Election to disregard financing expenses where company has non-trading loan relationship deficit

CFM92210 describes the situation where one group company (‘company A’) pays interest to another (‘company B’), and company B has a non-trading loan relationships deficit carried forward. TIOPA10/S322 allows A and B - the two parties to the financing arrangement in question - to make a joint election. The effect of the election is that a financing expense amount of company A (called ‘the relevant amount’ in the legislation) is no longer treated as a financing expense amount. Nor is it a financing income amount of company B (TIOPA2010/S323).

The provision applies only to financing expense amounts that consist of loan relationship debits, not to financing costs implicit in finance leases or to debt factoring expenditure.

Four conditions must be met before an election can be made.

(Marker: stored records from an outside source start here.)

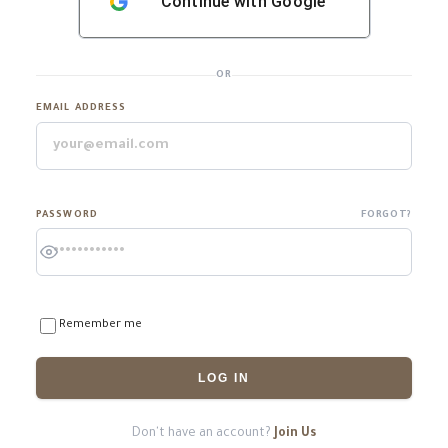
Continue with
Google
OR
EMAIL ADDRESS
PASSWORD
FORGOT?
Remember me
LOG IN
Don't have an account?
Join Us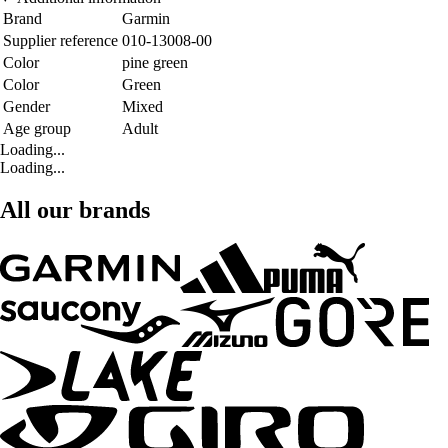
Brand
Garmin
Supplier reference
010-13008-00
Color
pine green
Color
Green
Gender
Mixed
Age group
Adult
Loading...
Loading...
All our brands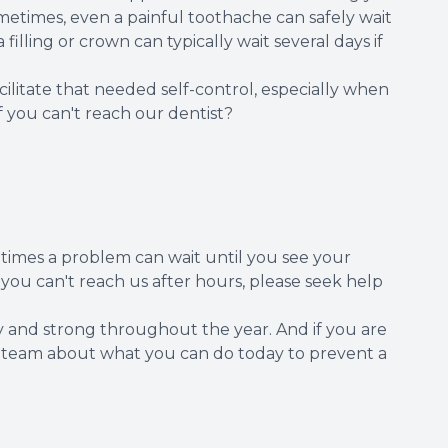
metimes, even a painful toothache can safely wait
 filling or crown can typically wait several days if
itate that needed self-control, especially when
f you can't reach our dentist?
etimes a problem can wait until you see your
f you can't reach us after hours, please seek help
y and strong throughout the year. And if you are
ur team about what you can do today to prevent a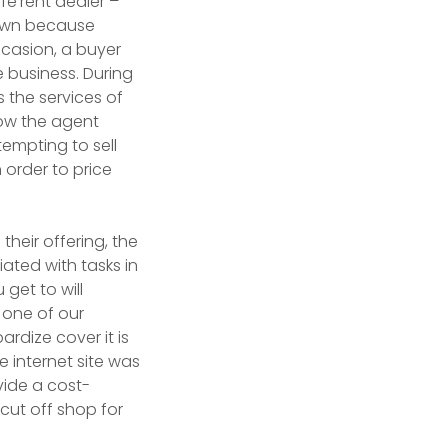
fe’rent dealer –
down because
ccasion, a buyer
e business. During
 the services of
row the agent
tempting to sell
 order to price
heir offering, the
ated with tasks in
get to will
 one of our
rdize cover it is
e internet site was
vide a cost-
cut off shop for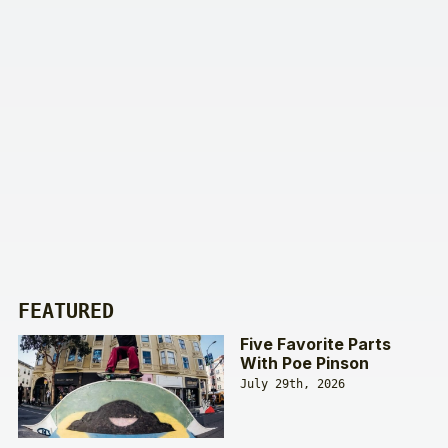
FEATURED
Five Favorite Parts
With Poe Pinson
July 29th, 2026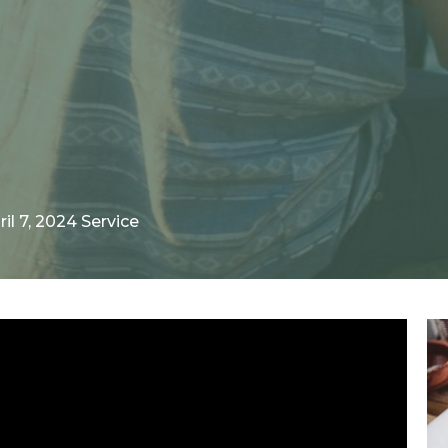
ril 7, 2024 Service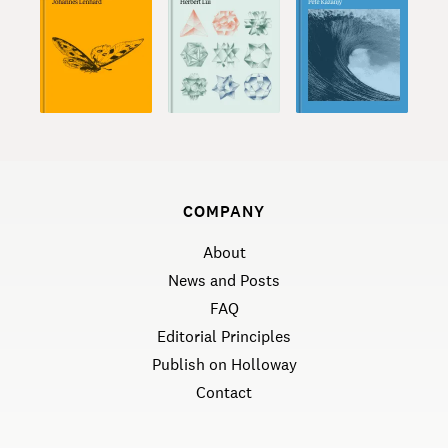
COMPANY
About
News and Posts
FAQ
Editorial Principles
Publish on Holloway
Contact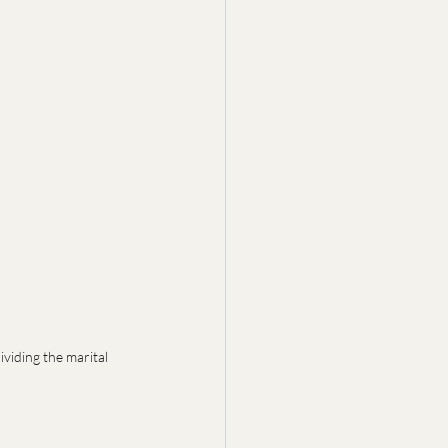
viding the marital 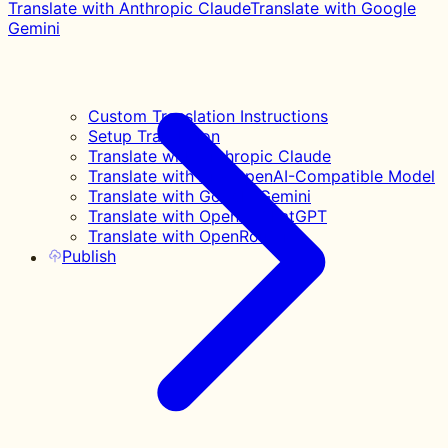
Translate with Anthropic Claude
Translate with Google
Gemini
Custom Translation Instructions
Setup Translation
Translate with Anthropic Claude
Translate with Any OpenAI-Compatible Model
Translate with Google Gemini
Translate with OpenAI ChatGPT
Translate with OpenRouter
Publish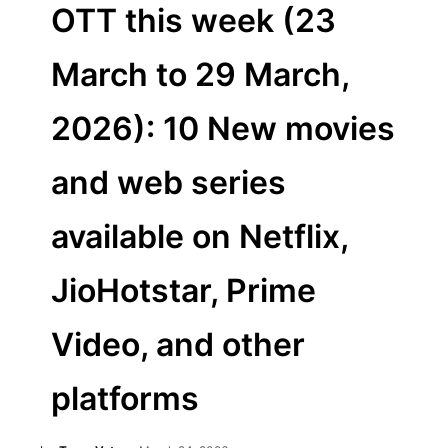
OTT this week (23
March to 29 March,
2026): 10 New movies
and web series
available on Netflix,
JioHotstar, Prime
Video, and other
platforms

  • Company A and company B must both be members of the worldwide group.
  • The recipient company, company B, must either be UK resident or be a non-resident company carrying on a trade through a UK permanent establishment. Although it is not explicitly stated Company A will also be a UK resident or a non-resident company carrying on a trade through a UK permanent establishment. This is because the relevant amount has to be financing expenses that are loan relationship debits that would be brought into account for UK corporation tax.
  • Company B must have brought forward from a previous accounting period an amount of non-trading deficit that is set off against non-trading profits of an accounting period that falls wholly or partly within the period of account of the worldwide group. The non-trading profits will include interest receivable from company A, but are not confined to such income - for example, they may include other loan relationships or derivative contracts profits, chargeable gains or property income.
  • The non-trading deficit that is set off in this way must be equal to, or greater than, the ‘relevant amount’.

Suppose, for example, interest of £1 million is payable by company A to company B in year ended 31 December 2012, and company B has no other non-trading profits of the accounting period. Company B has a non-trading deficit of £0.5 million brought forward at 1 January 2012.

The maximum amount of non-trading deficit that could be set against non-trading profits in company B is £0.5 million, which is less than the ‘relevant amount’ of £1 million. Companies A and B therefore cannot elect under section 322 for the entire £1 million to be disregarded. An election does not have to relate to the whole of the financing expense amounts of a company, however. The two companies can make a valid election specifying financing expense amounts of company A totalling £0.5 million (or less) as the ‘relevant amount’.

An election under section 322 must be made within three years of the end of the period of account of the worldwide group to which the relevant amount relates.

There is an example illustrating a section 322 election at CFM92230.